当打开 full 的时候，相对于 voluntary 的变化:

irqentry_exit -> irqentry_exit_cond_resched
preempt_enable -> preempt_schedule 和 preempt_schedule_notrace ( notrace 没有细究)

通过 __schedule 函数的注释理解 preempt

/*
 * __schedule() is the main scheduler function.
 *
 * The main means of driving the scheduler and thus entering this function are:
 *
 *   1. Explicit blocking: mutex, semaphore, waitqueue, etc.
 *
 *   2. TIF_NEED_RESCHED flag is checked on interrupt and userspace return
 *      paths. For example, see arch/x86/entry_64.S.
 *
 *      To drive preemption between tasks, the scheduler sets the flag in timer
 *      interrupt handler scheduler_tick().
 *
 *   3. Wakeups don't really cause entry into schedule(). They add a
 *      task to the run-queue and that's it.
 *
 *      Now, if the new task added to the run-queue preempts the current
 *      task, then the wakeup sets TIF_NEED_RESCHED and schedule() gets
 *      called on the nearest possible occasion:
 *
 *       - If the kernel is preemptible (CONFIG_PREEMPT=y):
 *
 *         - in syscall or exception context, at the next outmost
 *           preempt_enable(). (this might be as soon as the wake_up()'s
 *           spin_unlock()!)
 *
 *         - in IRQ context, return from interrupt-handler to
 *           preemptible context
 *
 *       - If the kernel is not preemptible (CONFIG_PREEMPT is not set)
 *         then at the next:
 *
 *          - cond_resched() call
 *          - explicit schedule() call
 *          - return from syscall or exception to user-space
 *          - return from interrupt-handler to user-space
 *
 * WARNING: must be called with preemption disabled!
 */
static void __sched notrace __schedule(bool preempt)

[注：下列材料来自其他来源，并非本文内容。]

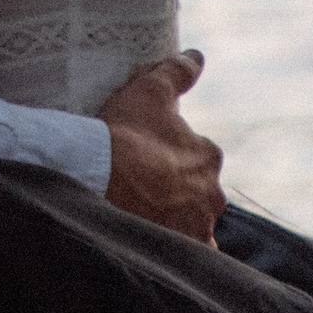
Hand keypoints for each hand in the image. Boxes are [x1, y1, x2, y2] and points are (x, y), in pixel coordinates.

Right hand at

2026-04-12 还是感觉写的很乱: 这个注释的意思，什么时候会发生 __schedule 进程的上下文切换。

通过 explicit 的操作，直接切换走
如果任务被 wake up 不会立刻切换，只是加入到 run-queue 中，不会立刻切换
- 正在运行的任务被检查到存在 TIF_NEED_RESCHED
- 此外检查的位置是特定的位置的，这个取决于 CONFIG_PREEMPT

所以，我感觉这里不清楚的地方在于，为什么第二条提到 TIF_NEED_RESCHED 的检查位置，应该是想表达 TIF_NEED_RESCHED 总是会检查，但是未必会立刻切换，中断的时候总是会检查 TIF_NEED_RESCHED

这里需要说的时候，如果时间片没有用完，但是还是不小心遇到了，是不会立刻切换的

cond_resched
might_resched / might_sleep
preempt_enable -> preempt_schedule
irq

为什么 must be called with preemption disabled ?

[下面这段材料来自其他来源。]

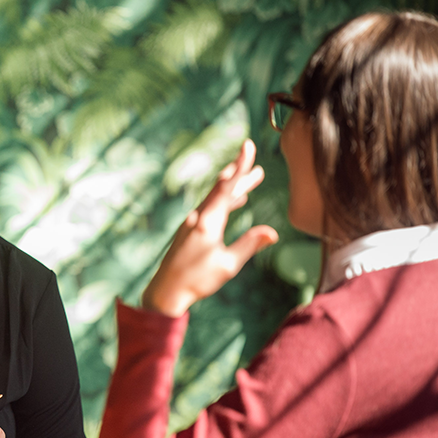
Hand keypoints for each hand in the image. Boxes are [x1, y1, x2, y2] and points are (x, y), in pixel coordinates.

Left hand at [142, 139, 278, 316]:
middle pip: (222, 190)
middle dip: (241, 176)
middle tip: (259, 166)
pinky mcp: (190, 232)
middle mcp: (198, 218)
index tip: (248, 145)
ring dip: (235, 189)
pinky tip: (235, 203)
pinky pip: (211, 210)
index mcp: (207, 222)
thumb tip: (272, 232)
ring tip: (253, 180)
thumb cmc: (196, 280)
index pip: (227, 187)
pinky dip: (225, 203)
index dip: (240, 165)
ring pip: (216, 199)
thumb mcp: (228, 265)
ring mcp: (192, 224)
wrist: (165, 292)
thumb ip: (249, 245)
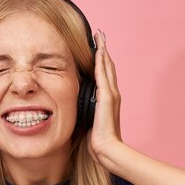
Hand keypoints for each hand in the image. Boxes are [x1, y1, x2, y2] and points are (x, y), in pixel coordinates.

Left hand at [87, 30, 122, 165]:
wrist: (106, 149)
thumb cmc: (98, 140)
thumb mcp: (88, 121)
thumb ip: (84, 111)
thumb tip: (72, 109)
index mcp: (108, 100)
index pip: (105, 75)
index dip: (101, 60)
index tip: (98, 48)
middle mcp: (112, 94)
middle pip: (108, 66)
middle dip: (104, 50)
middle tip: (100, 35)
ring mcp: (111, 95)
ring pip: (107, 67)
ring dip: (103, 51)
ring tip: (100, 37)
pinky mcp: (107, 98)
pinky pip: (103, 75)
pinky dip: (102, 62)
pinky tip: (99, 51)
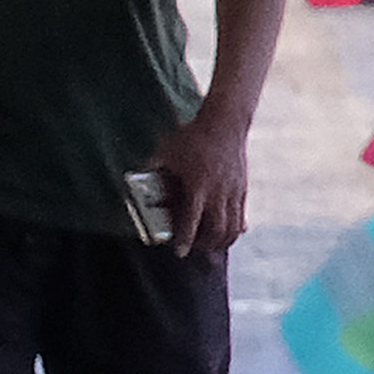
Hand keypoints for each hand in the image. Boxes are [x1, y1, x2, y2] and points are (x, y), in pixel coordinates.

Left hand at [146, 108, 253, 256]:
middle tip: (193, 250)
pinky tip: (227, 233)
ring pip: (232, 227)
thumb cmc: (192, 135)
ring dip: (221, 241)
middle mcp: (218, 193)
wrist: (225, 121)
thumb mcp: (166, 151)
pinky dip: (234, 228)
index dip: (185, 240)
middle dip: (205, 245)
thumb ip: (151, 168)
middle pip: (216, 230)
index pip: (192, 223)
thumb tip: (131, 176)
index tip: (179, 252)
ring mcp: (233, 191)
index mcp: (197, 187)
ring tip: (210, 246)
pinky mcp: (243, 188)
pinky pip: (241, 216)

需要设置上 TIF_NEED_RESCHED 才可以，在 __schedule -> pick_next_task 可能还是当前的进程的，不一定会切换走。

However, in nonpreemptive kernels, the current process cannot be replaced unless it is about to switch to User Mode. Therefore, the main characteristic of a preemptive kernel is that a process running in Kernel Mode can be replaced by another process while in the middle of a kernel function.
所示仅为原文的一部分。